Named joint coordinates
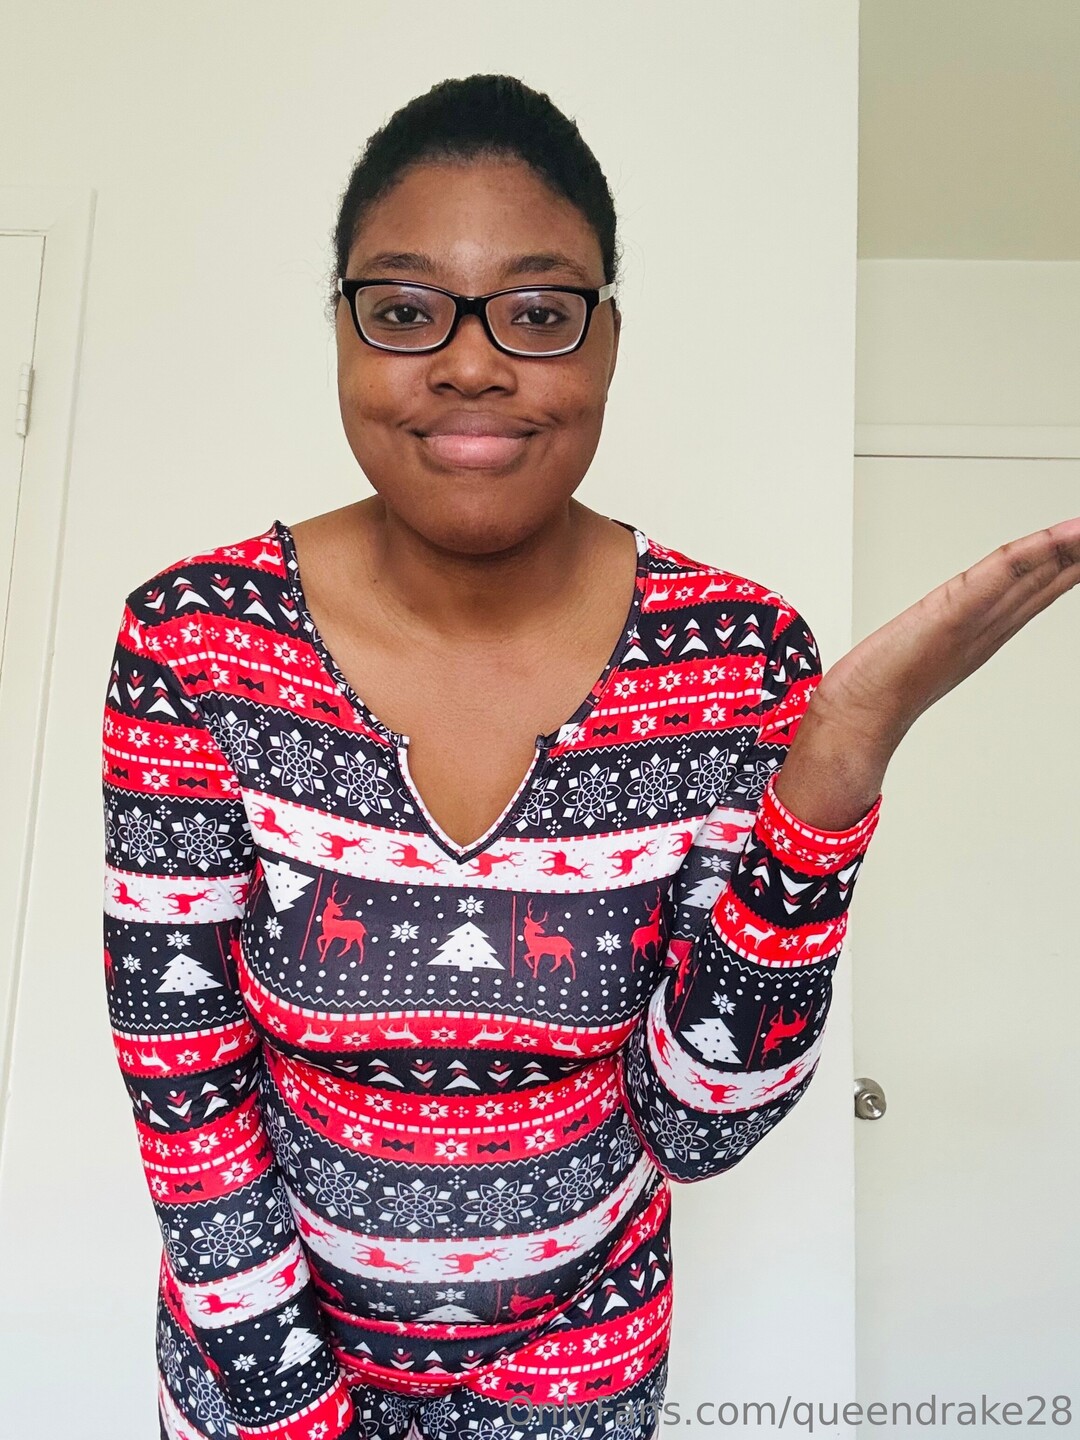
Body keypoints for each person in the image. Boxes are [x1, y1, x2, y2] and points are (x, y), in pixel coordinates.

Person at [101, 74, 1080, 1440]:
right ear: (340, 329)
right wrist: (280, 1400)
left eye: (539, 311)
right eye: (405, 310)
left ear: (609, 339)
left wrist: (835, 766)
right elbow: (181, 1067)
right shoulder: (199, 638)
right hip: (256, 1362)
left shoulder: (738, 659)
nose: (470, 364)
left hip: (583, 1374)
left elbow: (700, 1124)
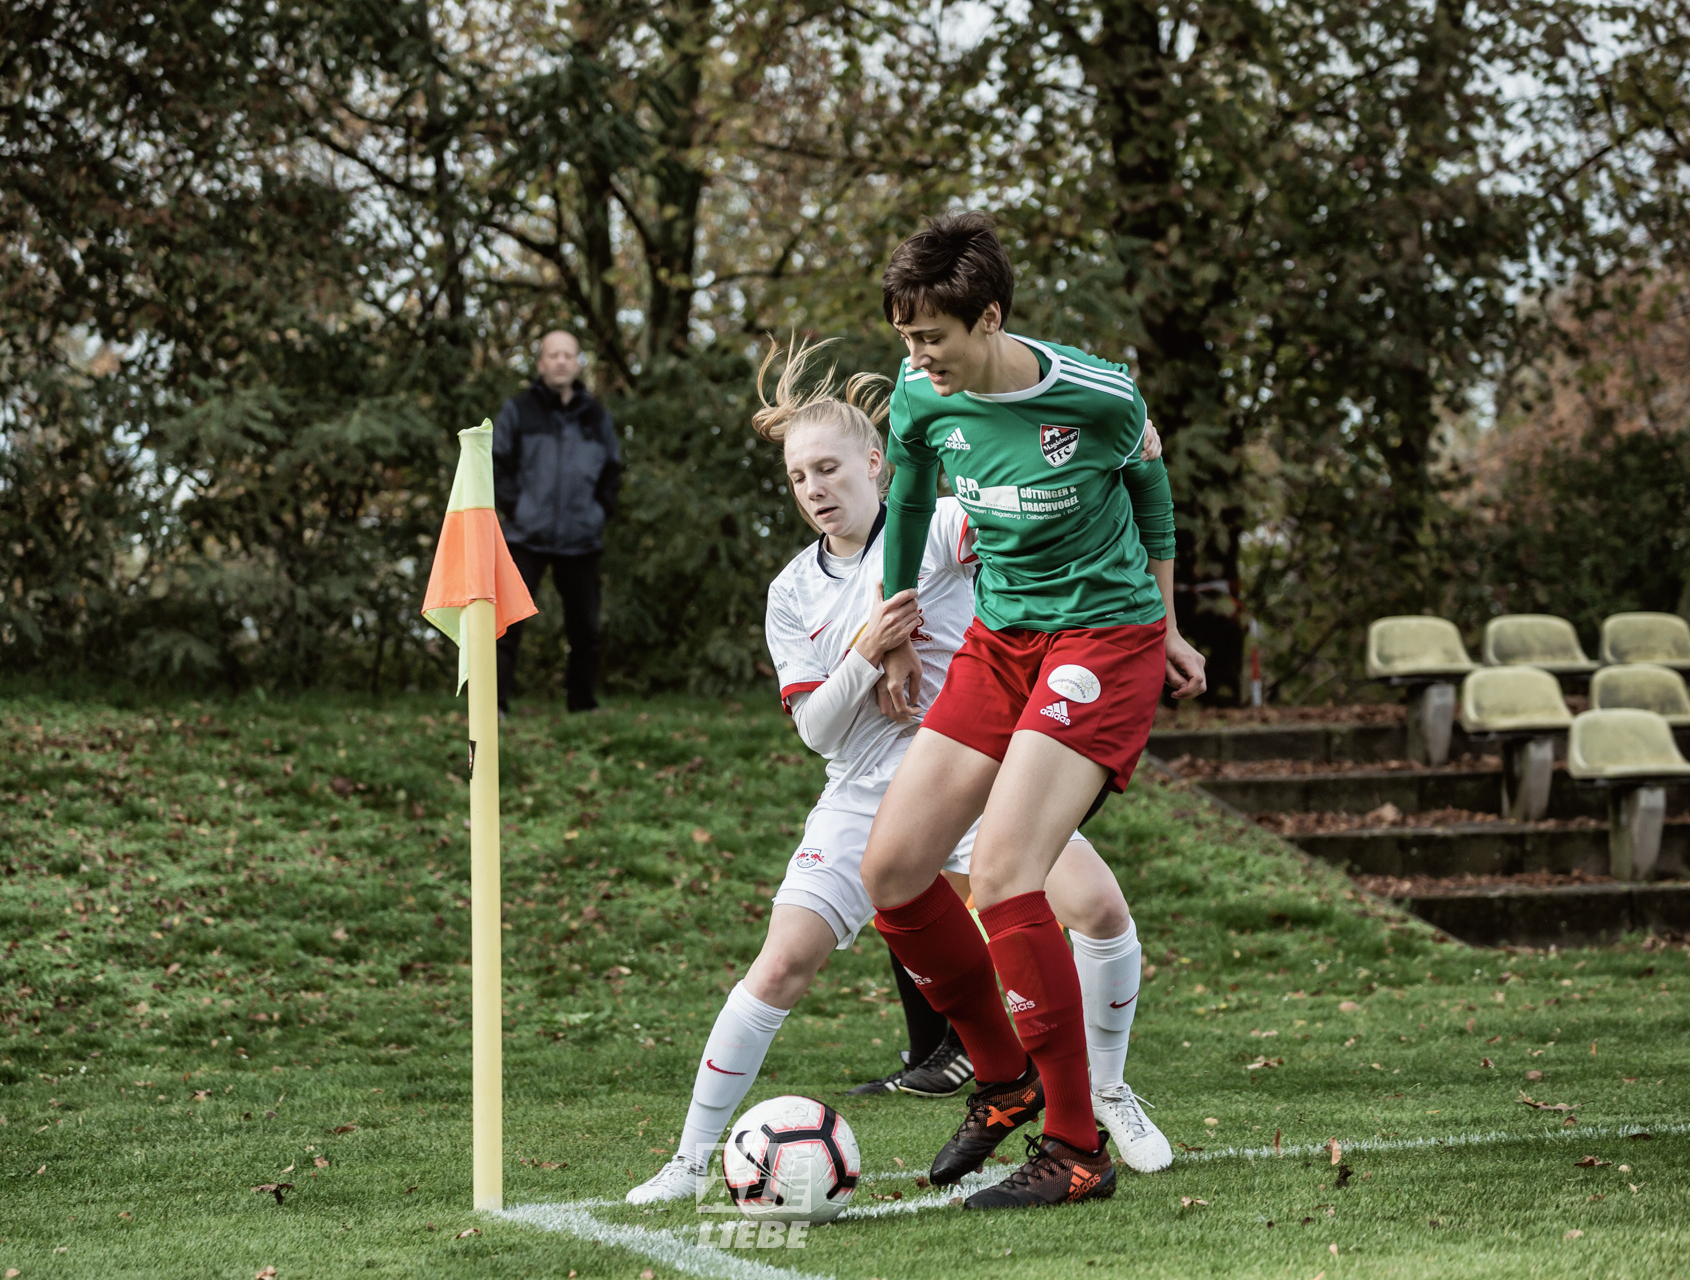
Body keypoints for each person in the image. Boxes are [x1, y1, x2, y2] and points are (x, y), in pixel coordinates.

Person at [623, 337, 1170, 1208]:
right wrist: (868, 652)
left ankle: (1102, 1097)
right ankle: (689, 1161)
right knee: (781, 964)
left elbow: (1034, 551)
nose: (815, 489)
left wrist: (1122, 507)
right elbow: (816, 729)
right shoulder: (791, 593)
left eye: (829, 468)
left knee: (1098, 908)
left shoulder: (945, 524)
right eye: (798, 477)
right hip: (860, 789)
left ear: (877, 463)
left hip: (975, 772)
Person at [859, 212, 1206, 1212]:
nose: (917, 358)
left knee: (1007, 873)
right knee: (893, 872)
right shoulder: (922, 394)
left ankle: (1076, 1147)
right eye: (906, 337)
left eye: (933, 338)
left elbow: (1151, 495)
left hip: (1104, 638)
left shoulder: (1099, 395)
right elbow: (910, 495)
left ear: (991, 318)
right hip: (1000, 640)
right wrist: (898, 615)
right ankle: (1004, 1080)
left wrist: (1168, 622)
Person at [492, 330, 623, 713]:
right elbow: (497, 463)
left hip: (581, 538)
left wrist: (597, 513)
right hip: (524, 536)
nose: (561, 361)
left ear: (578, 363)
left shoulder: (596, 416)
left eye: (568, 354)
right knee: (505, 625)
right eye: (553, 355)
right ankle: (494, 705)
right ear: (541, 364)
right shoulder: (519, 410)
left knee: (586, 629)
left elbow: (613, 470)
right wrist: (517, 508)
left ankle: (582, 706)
==
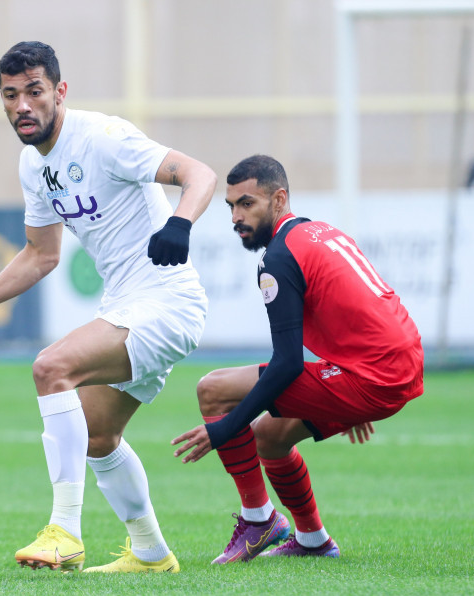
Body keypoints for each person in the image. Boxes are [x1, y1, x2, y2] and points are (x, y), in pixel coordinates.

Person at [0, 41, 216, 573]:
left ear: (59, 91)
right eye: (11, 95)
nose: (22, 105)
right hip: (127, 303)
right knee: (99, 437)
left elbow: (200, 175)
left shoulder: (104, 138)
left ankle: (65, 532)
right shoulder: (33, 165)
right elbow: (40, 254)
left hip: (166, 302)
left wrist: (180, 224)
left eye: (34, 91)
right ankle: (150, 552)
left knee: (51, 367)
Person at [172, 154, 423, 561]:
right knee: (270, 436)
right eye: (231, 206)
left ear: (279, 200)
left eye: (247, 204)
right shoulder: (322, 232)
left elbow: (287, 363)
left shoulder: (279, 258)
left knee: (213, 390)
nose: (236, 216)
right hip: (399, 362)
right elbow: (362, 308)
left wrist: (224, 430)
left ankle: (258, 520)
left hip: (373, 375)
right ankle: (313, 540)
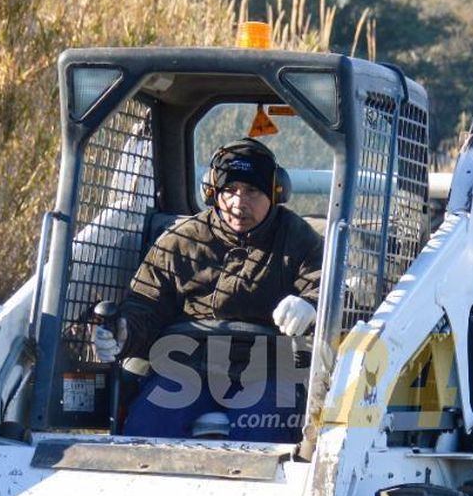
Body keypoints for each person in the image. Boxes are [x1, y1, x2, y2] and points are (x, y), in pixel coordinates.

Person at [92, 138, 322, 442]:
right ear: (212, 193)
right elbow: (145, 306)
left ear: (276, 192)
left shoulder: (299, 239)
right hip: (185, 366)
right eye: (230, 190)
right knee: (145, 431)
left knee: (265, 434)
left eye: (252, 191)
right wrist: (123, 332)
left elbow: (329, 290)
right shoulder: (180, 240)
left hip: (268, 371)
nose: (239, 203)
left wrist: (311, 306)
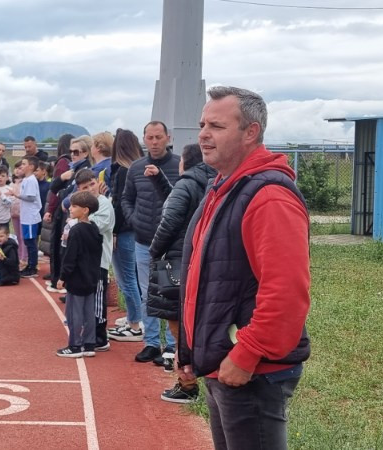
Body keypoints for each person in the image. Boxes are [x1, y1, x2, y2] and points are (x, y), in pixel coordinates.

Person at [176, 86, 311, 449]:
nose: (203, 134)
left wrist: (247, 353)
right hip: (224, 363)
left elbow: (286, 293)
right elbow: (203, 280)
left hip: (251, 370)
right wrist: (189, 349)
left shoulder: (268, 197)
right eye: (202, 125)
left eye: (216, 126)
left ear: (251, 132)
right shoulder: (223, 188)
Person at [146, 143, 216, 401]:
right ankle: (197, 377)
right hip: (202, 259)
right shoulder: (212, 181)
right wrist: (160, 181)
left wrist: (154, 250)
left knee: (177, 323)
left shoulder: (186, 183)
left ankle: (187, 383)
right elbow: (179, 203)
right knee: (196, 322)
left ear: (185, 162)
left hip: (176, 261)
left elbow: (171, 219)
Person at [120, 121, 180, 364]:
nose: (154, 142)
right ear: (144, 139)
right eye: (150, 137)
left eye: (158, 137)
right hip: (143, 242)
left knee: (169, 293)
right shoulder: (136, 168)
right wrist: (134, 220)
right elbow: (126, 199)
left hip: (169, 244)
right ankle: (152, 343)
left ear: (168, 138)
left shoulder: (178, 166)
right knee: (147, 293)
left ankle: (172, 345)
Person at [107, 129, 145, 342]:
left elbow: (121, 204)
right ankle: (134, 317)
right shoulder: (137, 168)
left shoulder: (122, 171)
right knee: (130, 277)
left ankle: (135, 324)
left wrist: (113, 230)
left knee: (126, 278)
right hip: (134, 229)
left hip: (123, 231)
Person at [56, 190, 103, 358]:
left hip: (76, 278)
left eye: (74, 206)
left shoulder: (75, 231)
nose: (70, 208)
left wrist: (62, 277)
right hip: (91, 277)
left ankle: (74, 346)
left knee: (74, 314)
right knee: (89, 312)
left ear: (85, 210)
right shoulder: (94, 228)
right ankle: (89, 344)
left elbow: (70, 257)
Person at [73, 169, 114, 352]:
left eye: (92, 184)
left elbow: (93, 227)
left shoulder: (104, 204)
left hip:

GOAL OF THE EXERCISE —
Would you please reproduce the entries above, starting at the line with "left hip: (166, 302)" and stopping after the line with "right elbow: (145, 306)"? Omit any pictures.

COMPLETED TASK —
left hip: (166, 302)
left wrist: (180, 224)
left eye: (34, 91)
right ankle: (150, 552)
left knee: (51, 367)
Person at [172, 154, 423, 561]:
right knee: (270, 436)
right eye: (231, 206)
left ear: (279, 200)
left eye: (247, 204)
right shoulder: (322, 232)
left elbow: (287, 363)
left shoulder: (279, 258)
left knee: (213, 390)
nose: (236, 216)
right hip: (399, 362)
right elbow: (362, 308)
left wrist: (224, 430)
left ankle: (258, 520)
left hip: (373, 375)
right ankle: (313, 540)
Body keypoints for each person in the image. Boxes are [x1, y1, x2, y2] and points are (x, y), in pixel coordinates.

Person at [92, 138, 322, 442]:
right ear: (212, 193)
right elbow: (145, 306)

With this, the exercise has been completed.